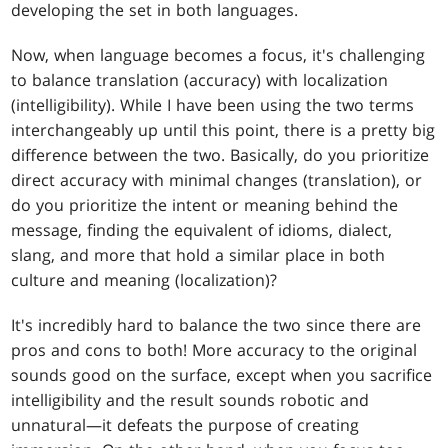
developing the set in both languages.
Now, when language becomes a focus, it's challenging
to balance translation (accuracy) with localization
(intelligibility). While I have been using the two terms
interchangeably up until this point, there is a pretty big
difference between the two. Basically, do you prioritize
direct accuracy with minimal changes (translation), or
do you prioritize the intent or meaning behind the
message, finding the equivalent of idioms, dialect,
slang, and more that hold a similar place in both
culture and meaning (localization)?
It's incredibly hard to balance the two since there are
pros and cons to both! More accuracy to the original
sounds good on the surface, except when you sacrifice
intelligibility and the result sounds robotic and
unnatural—it defeats the purpose of creating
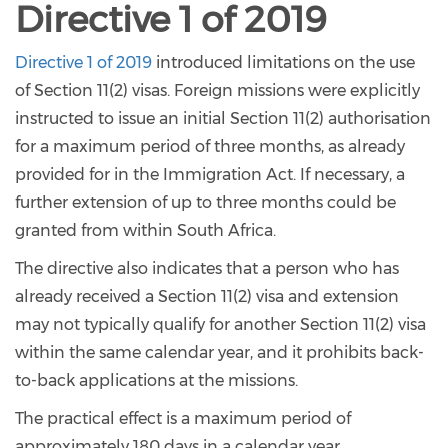
Directive 1 of 2019
Directive 1 of 2019
introduced limitations on the use
of Section 11(2) visas. Foreign missions were explicitly
instructed to issue an initial Section 11(2) authorisation
for a maximum period of three months, as already
provided for in the Immigration Act. If necessary, a
further extension of up to three months could be
granted from within South Africa.
The directive also indicates that a person who has
already received a Section 11(2) visa and extension
may not typically qualify for another Section 11(2) visa
within the same calendar year, and it prohibits back-
to-back applications at the missions.
The practical effect is a maximum period of
approximately 180 days in a calendar year.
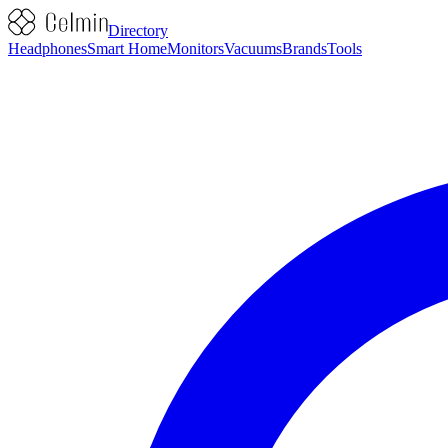
Directory
Headphones
Smart Home
Monitors
Vacuums
Brands
Tools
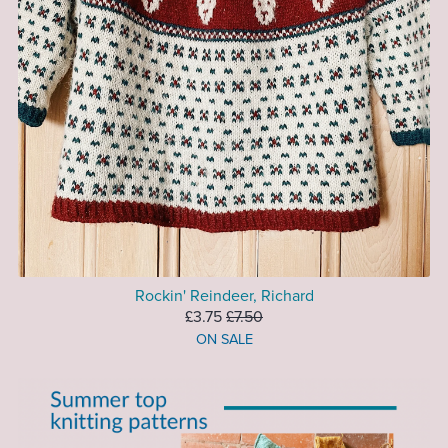
Rockin' Reindeer, Richard
£3.75
£7.50
ON SALE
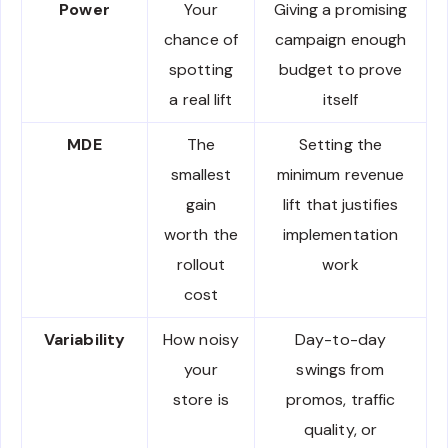
Power
Your
Giving a promising
chance of
campaign enough
spotting
budget to prove
a real lift
itself
MDE
The
Setting the
smallest
minimum revenue
gain
lift that justifies
worth the
implementation
rollout
work
cost
Variability
How noisy
Day-to-day
your
swings from
store is
promos, traffic
quality, or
======
• [Required work]: Go through the material above line by line and state how many lines contain "balance". Give only the number.

• [Solution for this problem]: 2